> **Your task**
When you find the line with "left eye: (187, 292)" among the records below, reproduce it and each line after it exactly, ending with the line with "right knee: (261, 326)".

> **Source information**
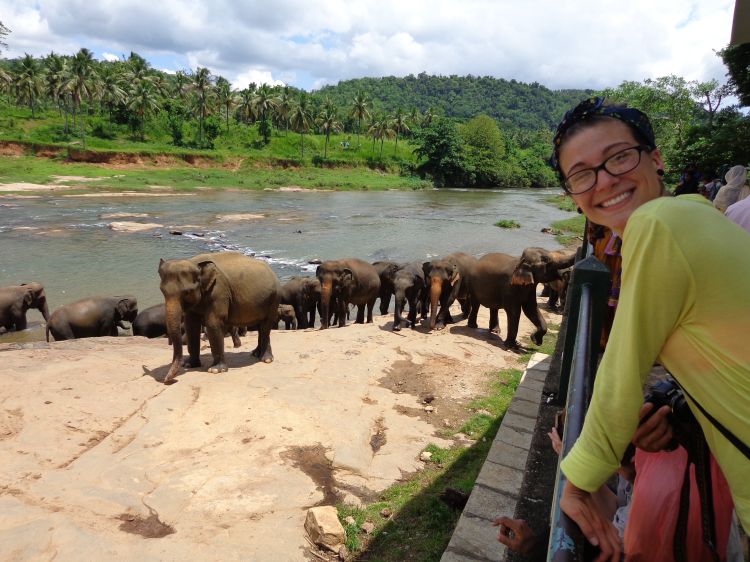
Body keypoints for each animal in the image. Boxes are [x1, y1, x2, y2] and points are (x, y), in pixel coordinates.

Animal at [159, 252, 282, 382]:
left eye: (187, 292)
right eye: (162, 291)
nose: (166, 380)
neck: (195, 262)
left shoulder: (219, 292)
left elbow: (213, 323)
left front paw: (215, 370)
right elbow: (191, 325)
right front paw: (189, 365)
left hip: (274, 298)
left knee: (266, 325)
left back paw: (266, 359)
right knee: (261, 326)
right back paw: (255, 354)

> **Your solution**
left eye: (187, 292)
right eye: (162, 291)
nose: (166, 380)
neck: (195, 262)
left shoulder: (219, 292)
left elbow: (213, 323)
left front paw: (215, 370)
right elbow: (191, 325)
right front paw: (189, 365)
left hip: (274, 298)
left knee: (266, 325)
left back paw: (266, 359)
right knee: (261, 326)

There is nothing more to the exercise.